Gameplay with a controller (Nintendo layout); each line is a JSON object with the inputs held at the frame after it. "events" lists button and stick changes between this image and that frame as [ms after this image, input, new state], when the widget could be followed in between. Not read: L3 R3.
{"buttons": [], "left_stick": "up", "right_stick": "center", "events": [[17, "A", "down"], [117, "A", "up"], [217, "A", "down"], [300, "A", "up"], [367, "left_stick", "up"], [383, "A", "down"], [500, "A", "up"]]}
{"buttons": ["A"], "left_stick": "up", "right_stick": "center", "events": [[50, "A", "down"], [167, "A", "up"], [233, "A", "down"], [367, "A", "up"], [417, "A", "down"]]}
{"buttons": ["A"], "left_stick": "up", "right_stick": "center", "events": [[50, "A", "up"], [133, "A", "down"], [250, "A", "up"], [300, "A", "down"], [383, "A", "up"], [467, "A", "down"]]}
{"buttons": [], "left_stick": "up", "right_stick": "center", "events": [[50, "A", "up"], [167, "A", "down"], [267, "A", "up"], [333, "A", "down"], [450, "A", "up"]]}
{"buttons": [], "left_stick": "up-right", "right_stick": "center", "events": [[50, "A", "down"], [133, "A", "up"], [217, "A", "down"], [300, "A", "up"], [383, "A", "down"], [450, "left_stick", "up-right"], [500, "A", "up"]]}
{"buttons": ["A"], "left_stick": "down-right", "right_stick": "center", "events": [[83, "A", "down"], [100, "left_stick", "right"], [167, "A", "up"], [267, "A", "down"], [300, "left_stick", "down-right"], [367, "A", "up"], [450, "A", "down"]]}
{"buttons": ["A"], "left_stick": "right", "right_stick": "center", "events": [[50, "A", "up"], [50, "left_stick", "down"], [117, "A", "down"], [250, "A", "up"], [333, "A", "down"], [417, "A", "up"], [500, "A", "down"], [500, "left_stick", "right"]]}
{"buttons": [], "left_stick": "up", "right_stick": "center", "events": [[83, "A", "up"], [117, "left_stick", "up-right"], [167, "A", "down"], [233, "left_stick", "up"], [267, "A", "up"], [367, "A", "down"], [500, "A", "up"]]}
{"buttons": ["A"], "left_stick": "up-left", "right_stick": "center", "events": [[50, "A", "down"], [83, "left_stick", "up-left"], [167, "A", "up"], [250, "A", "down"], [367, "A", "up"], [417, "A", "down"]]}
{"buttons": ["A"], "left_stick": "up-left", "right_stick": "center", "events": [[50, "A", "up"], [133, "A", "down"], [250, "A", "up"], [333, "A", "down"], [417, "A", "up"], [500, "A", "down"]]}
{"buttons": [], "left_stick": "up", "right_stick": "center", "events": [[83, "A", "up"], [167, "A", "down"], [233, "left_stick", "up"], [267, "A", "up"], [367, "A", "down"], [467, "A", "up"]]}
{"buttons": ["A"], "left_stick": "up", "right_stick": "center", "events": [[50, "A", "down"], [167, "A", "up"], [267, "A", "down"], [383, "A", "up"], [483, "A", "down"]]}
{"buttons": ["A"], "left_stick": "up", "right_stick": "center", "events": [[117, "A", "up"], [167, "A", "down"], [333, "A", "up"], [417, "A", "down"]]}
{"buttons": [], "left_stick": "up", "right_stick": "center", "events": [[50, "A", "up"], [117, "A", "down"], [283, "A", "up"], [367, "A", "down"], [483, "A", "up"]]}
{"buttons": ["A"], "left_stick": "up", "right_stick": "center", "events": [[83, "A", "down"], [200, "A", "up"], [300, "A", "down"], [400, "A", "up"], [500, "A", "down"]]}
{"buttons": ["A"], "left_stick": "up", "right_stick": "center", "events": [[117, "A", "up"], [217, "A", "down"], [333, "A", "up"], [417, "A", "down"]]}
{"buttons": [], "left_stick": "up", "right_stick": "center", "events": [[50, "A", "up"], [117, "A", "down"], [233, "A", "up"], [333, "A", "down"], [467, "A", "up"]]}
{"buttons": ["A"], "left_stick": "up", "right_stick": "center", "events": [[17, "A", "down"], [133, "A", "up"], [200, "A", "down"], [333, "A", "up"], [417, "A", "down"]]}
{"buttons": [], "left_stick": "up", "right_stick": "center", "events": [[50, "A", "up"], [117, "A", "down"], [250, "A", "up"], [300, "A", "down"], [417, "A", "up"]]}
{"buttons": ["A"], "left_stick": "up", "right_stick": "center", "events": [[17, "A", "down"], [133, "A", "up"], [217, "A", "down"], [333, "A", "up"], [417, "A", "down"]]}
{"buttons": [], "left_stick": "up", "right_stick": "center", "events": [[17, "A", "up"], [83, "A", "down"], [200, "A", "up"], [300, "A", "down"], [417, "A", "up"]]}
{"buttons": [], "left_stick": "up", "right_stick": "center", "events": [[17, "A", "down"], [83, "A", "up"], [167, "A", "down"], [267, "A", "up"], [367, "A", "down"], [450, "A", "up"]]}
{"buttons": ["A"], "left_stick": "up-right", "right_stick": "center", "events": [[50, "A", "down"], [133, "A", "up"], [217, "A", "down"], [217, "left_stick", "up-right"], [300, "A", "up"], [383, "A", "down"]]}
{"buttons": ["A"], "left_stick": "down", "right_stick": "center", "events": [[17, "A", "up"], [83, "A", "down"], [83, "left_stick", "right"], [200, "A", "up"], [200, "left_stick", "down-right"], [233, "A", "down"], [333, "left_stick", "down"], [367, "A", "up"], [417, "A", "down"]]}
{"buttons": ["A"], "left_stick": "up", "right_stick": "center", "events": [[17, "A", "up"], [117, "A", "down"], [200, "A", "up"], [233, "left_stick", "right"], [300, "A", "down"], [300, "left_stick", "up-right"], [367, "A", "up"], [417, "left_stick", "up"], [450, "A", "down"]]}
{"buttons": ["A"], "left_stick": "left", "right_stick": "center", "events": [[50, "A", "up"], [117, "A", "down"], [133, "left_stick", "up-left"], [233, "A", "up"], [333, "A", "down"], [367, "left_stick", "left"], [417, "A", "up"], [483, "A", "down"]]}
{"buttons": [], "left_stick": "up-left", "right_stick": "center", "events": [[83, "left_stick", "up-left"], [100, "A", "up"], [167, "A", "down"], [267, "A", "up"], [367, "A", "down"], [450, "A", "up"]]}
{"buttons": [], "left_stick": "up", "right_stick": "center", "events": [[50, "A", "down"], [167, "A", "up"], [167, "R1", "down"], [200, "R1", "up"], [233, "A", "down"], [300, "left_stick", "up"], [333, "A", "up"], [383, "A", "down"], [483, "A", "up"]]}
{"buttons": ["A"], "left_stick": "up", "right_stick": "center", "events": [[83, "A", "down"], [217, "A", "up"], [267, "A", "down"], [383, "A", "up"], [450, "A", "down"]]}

* EXERCISE DIRECTIONS *
Word for word, write out the entries above again.

* EXERCISE RESULT *
Gameplay with a controller (Nintendo layout); each line is a JSON object with the inputs held at the frame after it. "events" lists button and stick changes between this image and that frame as [ms after this image, input, new state], when the widget could be followed in between. Not read: L3 R3.
{"buttons": [], "left_stick": "up", "right_stick": "center", "events": [[17, "A", "down"], [117, "A", "up"], [217, "A", "down"], [300, "A", "up"], [367, "left_stick", "up"], [383, "A", "down"], [500, "A", "up"]]}
{"buttons": ["A"], "left_stick": "up", "right_stick": "center", "events": [[50, "A", "down"], [167, "A", "up"], [233, "A", "down"], [367, "A", "up"], [417, "A", "down"]]}
{"buttons": ["A"], "left_stick": "up", "right_stick": "center", "events": [[50, "A", "up"], [133, "A", "down"], [250, "A", "up"], [300, "A", "down"], [383, "A", "up"], [467, "A", "down"]]}
{"buttons": [], "left_stick": "up", "right_stick": "center", "events": [[50, "A", "up"], [167, "A", "down"], [267, "A", "up"], [333, "A", "down"], [450, "A", "up"]]}
{"buttons": [], "left_stick": "up-right", "right_stick": "center", "events": [[50, "A", "down"], [133, "A", "up"], [217, "A", "down"], [300, "A", "up"], [383, "A", "down"], [450, "left_stick", "up-right"], [500, "A", "up"]]}
{"buttons": ["A"], "left_stick": "down-right", "right_stick": "center", "events": [[83, "A", "down"], [100, "left_stick", "right"], [167, "A", "up"], [267, "A", "down"], [300, "left_stick", "down-right"], [367, "A", "up"], [450, "A", "down"]]}
{"buttons": ["A"], "left_stick": "right", "right_stick": "center", "events": [[50, "A", "up"], [50, "left_stick", "down"], [117, "A", "down"], [250, "A", "up"], [333, "A", "down"], [417, "A", "up"], [500, "A", "down"], [500, "left_stick", "right"]]}
{"buttons": [], "left_stick": "up", "right_stick": "center", "events": [[83, "A", "up"], [117, "left_stick", "up-right"], [167, "A", "down"], [233, "left_stick", "up"], [267, "A", "up"], [367, "A", "down"], [500, "A", "up"]]}
{"buttons": ["A"], "left_stick": "up-left", "right_stick": "center", "events": [[50, "A", "down"], [83, "left_stick", "up-left"], [167, "A", "up"], [250, "A", "down"], [367, "A", "up"], [417, "A", "down"]]}
{"buttons": ["A"], "left_stick": "up-left", "right_stick": "center", "events": [[50, "A", "up"], [133, "A", "down"], [250, "A", "up"], [333, "A", "down"], [417, "A", "up"], [500, "A", "down"]]}
{"buttons": [], "left_stick": "up", "right_stick": "center", "events": [[83, "A", "up"], [167, "A", "down"], [233, "left_stick", "up"], [267, "A", "up"], [367, "A", "down"], [467, "A", "up"]]}
{"buttons": ["A"], "left_stick": "up", "right_stick": "center", "events": [[50, "A", "down"], [167, "A", "up"], [267, "A", "down"], [383, "A", "up"], [483, "A", "down"]]}
{"buttons": ["A"], "left_stick": "up", "right_stick": "center", "events": [[117, "A", "up"], [167, "A", "down"], [333, "A", "up"], [417, "A", "down"]]}
{"buttons": [], "left_stick": "up", "right_stick": "center", "events": [[50, "A", "up"], [117, "A", "down"], [283, "A", "up"], [367, "A", "down"], [483, "A", "up"]]}
{"buttons": ["A"], "left_stick": "up", "right_stick": "center", "events": [[83, "A", "down"], [200, "A", "up"], [300, "A", "down"], [400, "A", "up"], [500, "A", "down"]]}
{"buttons": ["A"], "left_stick": "up", "right_stick": "center", "events": [[117, "A", "up"], [217, "A", "down"], [333, "A", "up"], [417, "A", "down"]]}
{"buttons": [], "left_stick": "up", "right_stick": "center", "events": [[50, "A", "up"], [117, "A", "down"], [233, "A", "up"], [333, "A", "down"], [467, "A", "up"]]}
{"buttons": ["A"], "left_stick": "up", "right_stick": "center", "events": [[17, "A", "down"], [133, "A", "up"], [200, "A", "down"], [333, "A", "up"], [417, "A", "down"]]}
{"buttons": [], "left_stick": "up", "right_stick": "center", "events": [[50, "A", "up"], [117, "A", "down"], [250, "A", "up"], [300, "A", "down"], [417, "A", "up"]]}
{"buttons": ["A"], "left_stick": "up", "right_stick": "center", "events": [[17, "A", "down"], [133, "A", "up"], [217, "A", "down"], [333, "A", "up"], [417, "A", "down"]]}
{"buttons": [], "left_stick": "up", "right_stick": "center", "events": [[17, "A", "up"], [83, "A", "down"], [200, "A", "up"], [300, "A", "down"], [417, "A", "up"]]}
{"buttons": [], "left_stick": "up", "right_stick": "center", "events": [[17, "A", "down"], [83, "A", "up"], [167, "A", "down"], [267, "A", "up"], [367, "A", "down"], [450, "A", "up"]]}
{"buttons": ["A"], "left_stick": "up-right", "right_stick": "center", "events": [[50, "A", "down"], [133, "A", "up"], [217, "A", "down"], [217, "left_stick", "up-right"], [300, "A", "up"], [383, "A", "down"]]}
{"buttons": ["A"], "left_stick": "down", "right_stick": "center", "events": [[17, "A", "up"], [83, "A", "down"], [83, "left_stick", "right"], [200, "A", "up"], [200, "left_stick", "down-right"], [233, "A", "down"], [333, "left_stick", "down"], [367, "A", "up"], [417, "A", "down"]]}
{"buttons": ["A"], "left_stick": "up", "right_stick": "center", "events": [[17, "A", "up"], [117, "A", "down"], [200, "A", "up"], [233, "left_stick", "right"], [300, "A", "down"], [300, "left_stick", "up-right"], [367, "A", "up"], [417, "left_stick", "up"], [450, "A", "down"]]}
{"buttons": ["A"], "left_stick": "left", "right_stick": "center", "events": [[50, "A", "up"], [117, "A", "down"], [133, "left_stick", "up-left"], [233, "A", "up"], [333, "A", "down"], [367, "left_stick", "left"], [417, "A", "up"], [483, "A", "down"]]}
{"buttons": [], "left_stick": "up-left", "right_stick": "center", "events": [[83, "left_stick", "up-left"], [100, "A", "up"], [167, "A", "down"], [267, "A", "up"], [367, "A", "down"], [450, "A", "up"]]}
{"buttons": [], "left_stick": "up", "right_stick": "center", "events": [[50, "A", "down"], [167, "A", "up"], [167, "R1", "down"], [200, "R1", "up"], [233, "A", "down"], [300, "left_stick", "up"], [333, "A", "up"], [383, "A", "down"], [483, "A", "up"]]}
{"buttons": ["A"], "left_stick": "up", "right_stick": "center", "events": [[83, "A", "down"], [217, "A", "up"], [267, "A", "down"], [383, "A", "up"], [450, "A", "down"]]}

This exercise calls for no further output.